INSTRUCTION A: In the forum thread about the new bow, who did the first poster have build the bow?
INSTRUCTION B: Copy the stretch of the forum thread about the new bow from "boy have you" through "to the addiction.", putting "raccoon" wherever "squirrel" appears.

#### SELECTED PASSAGE ####

# My new bow



## Esau (Mar 14, 2017)

Back in November and December I decided to get a traditional bow. I asked you guys here for some advise, and as strange as it may be, I listened. Well I visited a few places and shot several different bows and I decided to have Jeff Fouche build me a bow. I got to pick it up today. I am very pleased. I shot it a while and not to brag; but I ain't bad at 5-6 yards . I am attaching a picture of my new toy. Thanks for the advise folks.


----------



## dm/wolfskin (Mar 14, 2017)

Cool.


----------



## Clipper (Mar 14, 2017)

Congratulations! It probably won't be your last one.


----------



## John Cooper (Mar 14, 2017)

That is a nice looking bow for sure.


----------



## bronco611 (Mar 14, 2017)

boy have you lost your cotton pickin mind!? Now you are hooked and the drag is set, it will not be long before you want to shoot a poor ole deer or wabbit or as martin does it a squirrel. Very nice bow and cool quiver you have, did you tan the deer hide? Welcome to the addiction.


----------



## Barry Duggan (Mar 15, 2017)

You did good.

#### DATA BLOCK ####

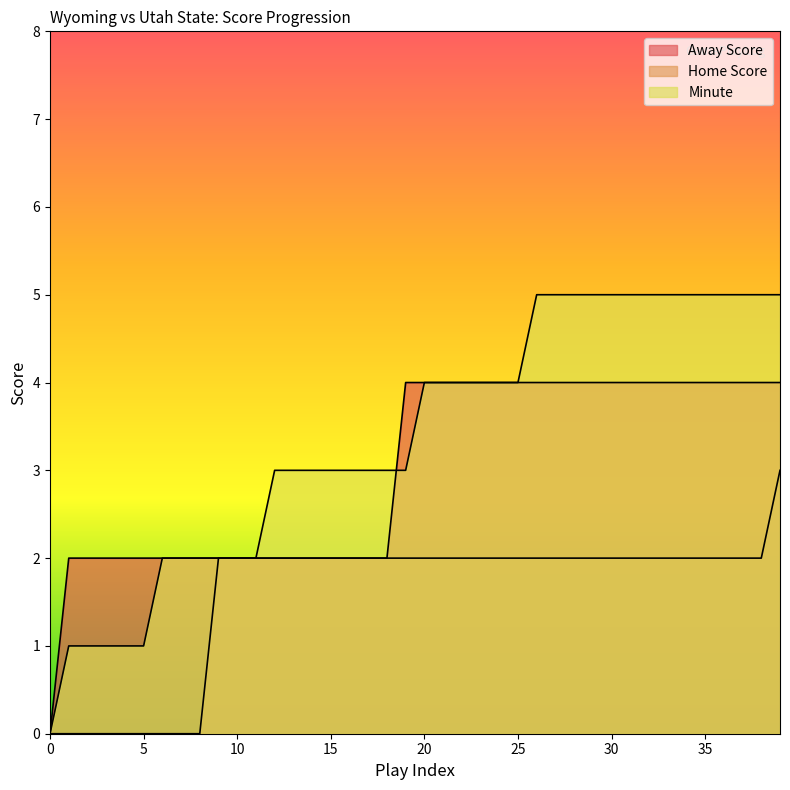

Count the Home Score values in the range 2 to 3.

31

####

TASK RESULT A: Jeff Fouche

TASK RESULT B:
boy have you lost your cotton pickin mind!? Now you are hooked and the drag is set, it will not be long before you want to shoot a poor ole deer or wabbit or as martin does it a raccoon. Very nice bow and cool quiver you have, did you tan the deer hide? Welcome to the addiction.